~/runthismodel
daemon okbuild 5a3c91d00:00:00Z

Can RTX 5060 Ti run Phi-3.5 MoE?

D

Yes — runs locally

~0 tok/sec · Cannot run — insufficient VRAM

Your VRAM
16 GB
Model size
41.9B
Best quant
Q4_K_M
VRAM needed
24.1 GB

The verdict

The RTX 5060 Ti (16 GB VRAM) handles Phi-3.5 MoE comfortably using the Q4_K_M quantization, which fits in 24.1 GB. Expected throughput is around 0 tokens/second, which feels Cannot run — insufficient VRAM in interactive use. Microsoft MoE — 16 experts of 3.8 B, 6.6 B active per token. Strong reasoning at modest cost.

Setup tutorial: Phi-3.5 MoE on RTX 5060 Ti

AI-generated, GPU-specific. Verified commands for your exact hardware.

TL;DR

Run Phi-3.5 MoE on an NVIDIA GeForce RTX 5060 Ti with Q4_K_M quantization for a usable ~17 tok/sec performance, achieving a Grade D.

Prerequisites

Before starting, ensure you have at least 23.6GB of free disk space, a compatible operating system (Windows or Linux), and the latest NVIDIA drivers (version 526.95 or later) with CUDA 11.8 installed.

Expected performance

With the recommended settings, expect a performance of approximately 17 tok/sec, using 24.1GB of VRAM. Given the 16GB VRAM limit, the model will likely use swap memory, but you can still achieve a practical context window of around 8192 tokens with the remaining VRAM.

1. Install runtimeOllama

pip install ollama
ollama init

2. Download the model

Download the Q4_K_M quantized version of Phi-3.5 MoE from Hugging Face, which is a 23.6GB file.

ollama pull bartowski/Phi-3.5-MoE-instruct-GGUF:Phi-3.5-MoE-instruct-Q4_K_M.gguf

3. Run it

ollama run Phi-3.5-MoE-instruct-Q4_K_M.gguf --n-gpu-layers 40 --flash-attn --tensor-parallelism 1

4. Optimize for RTX 5060 Ti

For optimal performance on the NVIDIA GeForce RTX 5060 Ti with 16GB VRAM, set --n-gpu-layers to 40 to utilize most of the VRAM while leaving some headroom. Enable --flash-attn for faster attention computation and set --tensor-parallelism to 1 to avoid overloading the GPU.

Troubleshooting

Out of memory errors during inference.

Reduce the number of --n-gpu-layers to 30 or lower and increase the batch size if possible.

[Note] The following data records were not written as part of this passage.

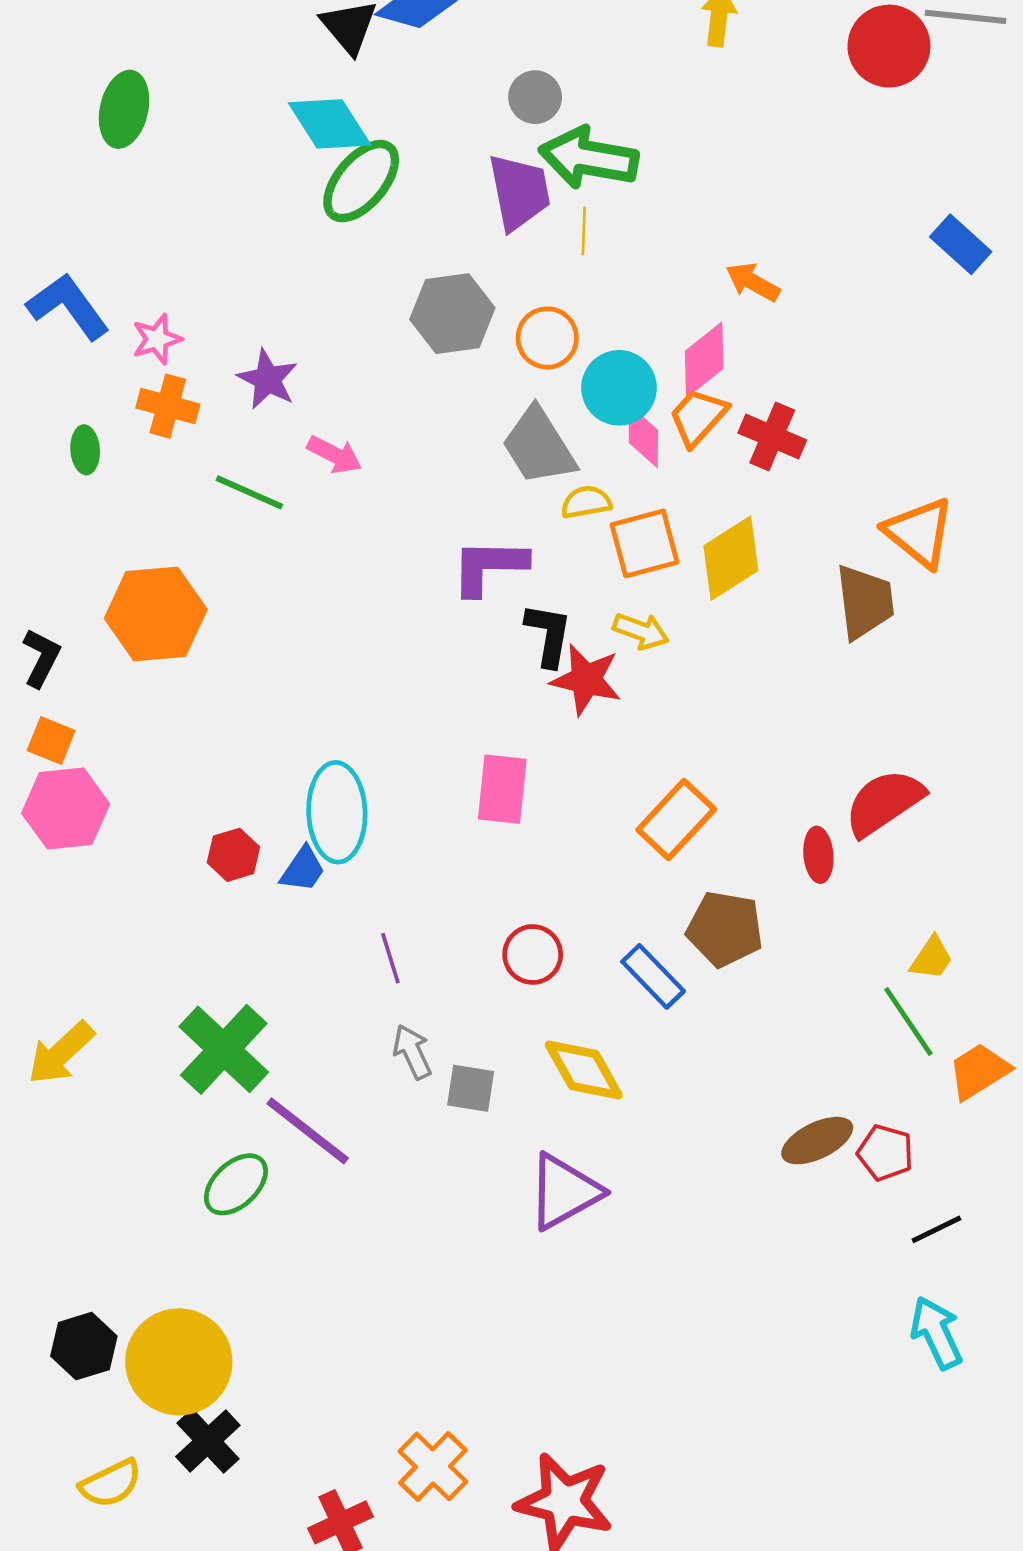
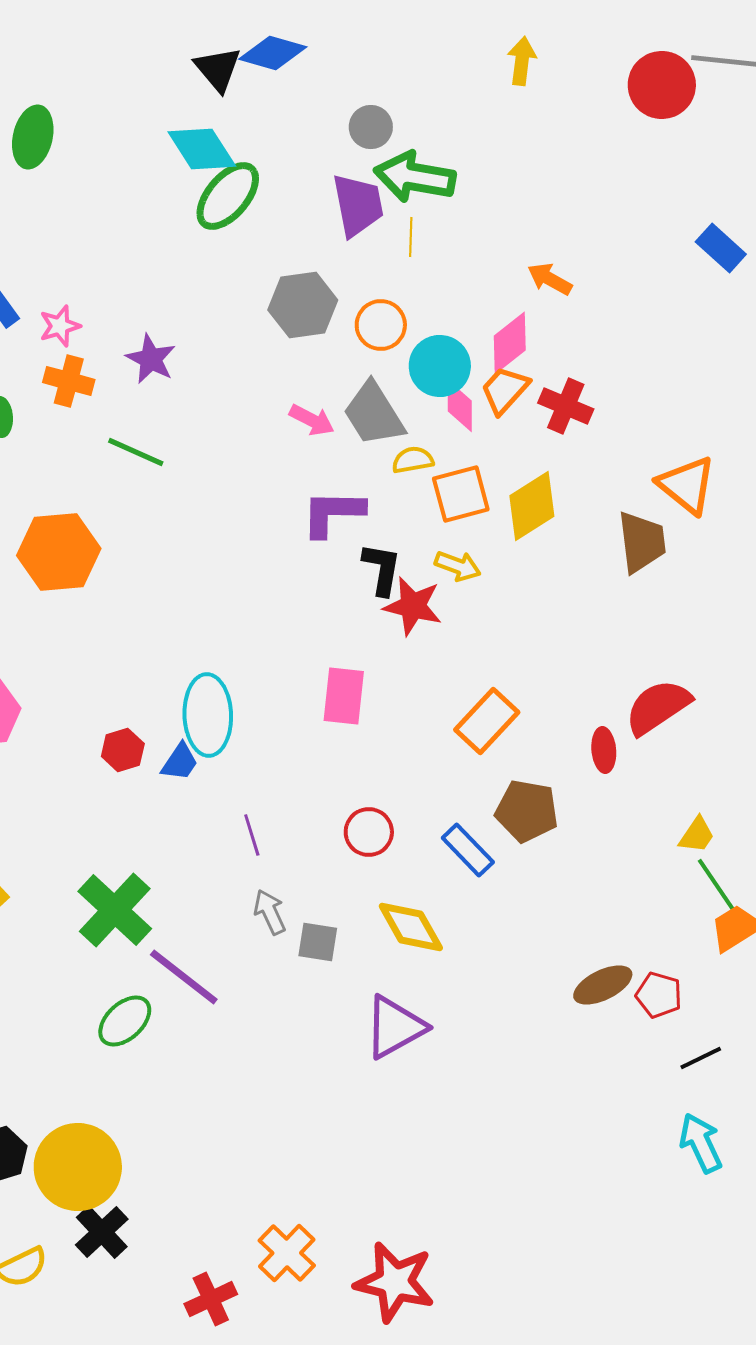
pink arrow: (334, 455) -> (312, 420), moved
green line: (908, 1021) -> (718, 887), moved

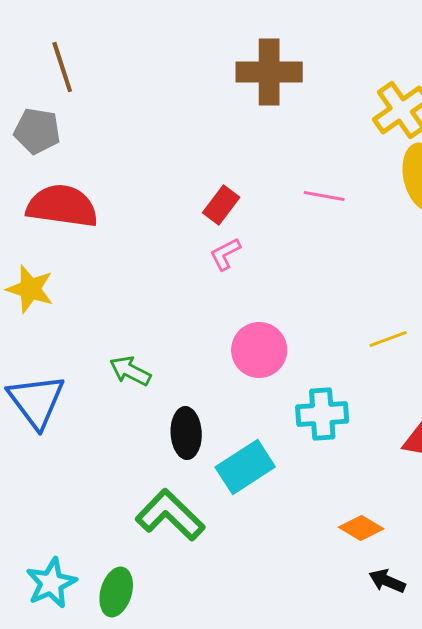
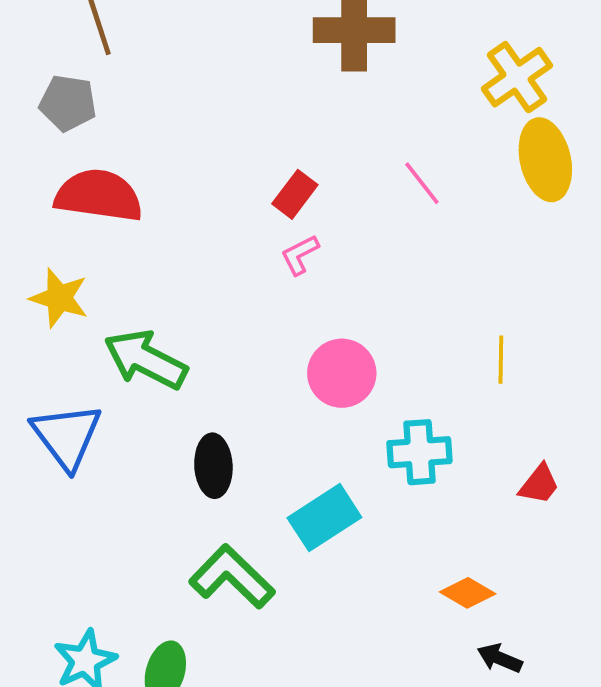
pink line: (324, 196) -> (422, 183), turned 42
yellow line: (388, 339) -> (501, 360), turned -69
green arrow: (130, 371) -> (146, 360), moved, size x1.6
black ellipse: (186, 433) -> (213, 466), moved

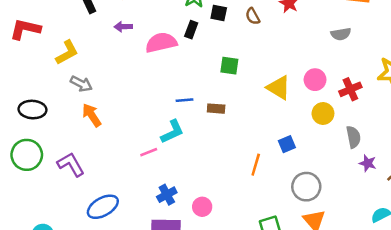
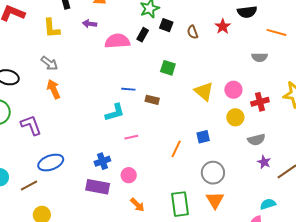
yellow L-shape: (67, 53) -> (52, 28), moved, turned 105
gray semicircle: (353, 137) -> (256, 140), turned 78
pink line: (149, 152) -> (131, 137), moved

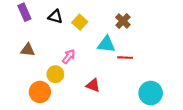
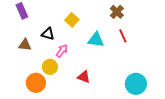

Slow inference speed below 10 tok/sec.

Ensure that --flash-attn is enabled and check if the GPU drivers and CUDA are up to date.

Inference fails to start.

Verify that the model file is correctly downloaded and not corrupted by re-running the 'ollama pull' command.

Alternative runtimes

Consider using LM Studio for a more user-friendly interface, llama.cpp for better performance on CPU, or Jan for advanced features like multi-GPU support. Choose based on your specific needs and hardware constraints.

Other models that run great on RTX 5060 Ti

FAQ (20)

What GPU do I need to run Phi-3.5 MoE?

To run Phi-3.5 MoE, you need a GPU with at least 24.1 GB of VRAM, such as an NVIDIA RTX 3090 or A6000.

Is Phi-3.5 MoE good for coding?

Phi-3.5 MoE is well-suited for coding tasks due to its strong reasoning capabilities and large context length of 131,072 tokens.

Phi-3.5 MoE vs Llama 3.1 8B?

Phi-3.5 MoE has 41.9 billion parameters compared to Llama 3.1 8B's 8 billion, offering more sophisticated reasoning and context handling but requiring significantly more VRAM.

Can I run Phi-3.5 MoE on a Mac?

Yes, you can run Phi-3.5 MoE on a Mac with a compatible GPU that has at least 24.1 GB of VRAM, such as an eGPU setup.

How much VRAM does Phi-3.5 MoE need?

Phi-3.5 MoE requires 24.1 GB of VRAM, which is consistent across different quantization levels.

Is Phi-3.5 MoE censored?

Phi-3.5 MoE is not inherently censored, but its responses may be influenced by the training data and any filters applied during deployment.

Is Phi-3.5 MoE commercial-use allowed?

Yes, Phi-3.5 MoE is licensed under the MIT License, allowing for commercial use without additional restrictions.

Phi-3.5 MoE context length?

Phi-3.5 MoE has a context length of 131,072 tokens, which is significantly larger than many other models, enabling it to handle longer and more complex inputs.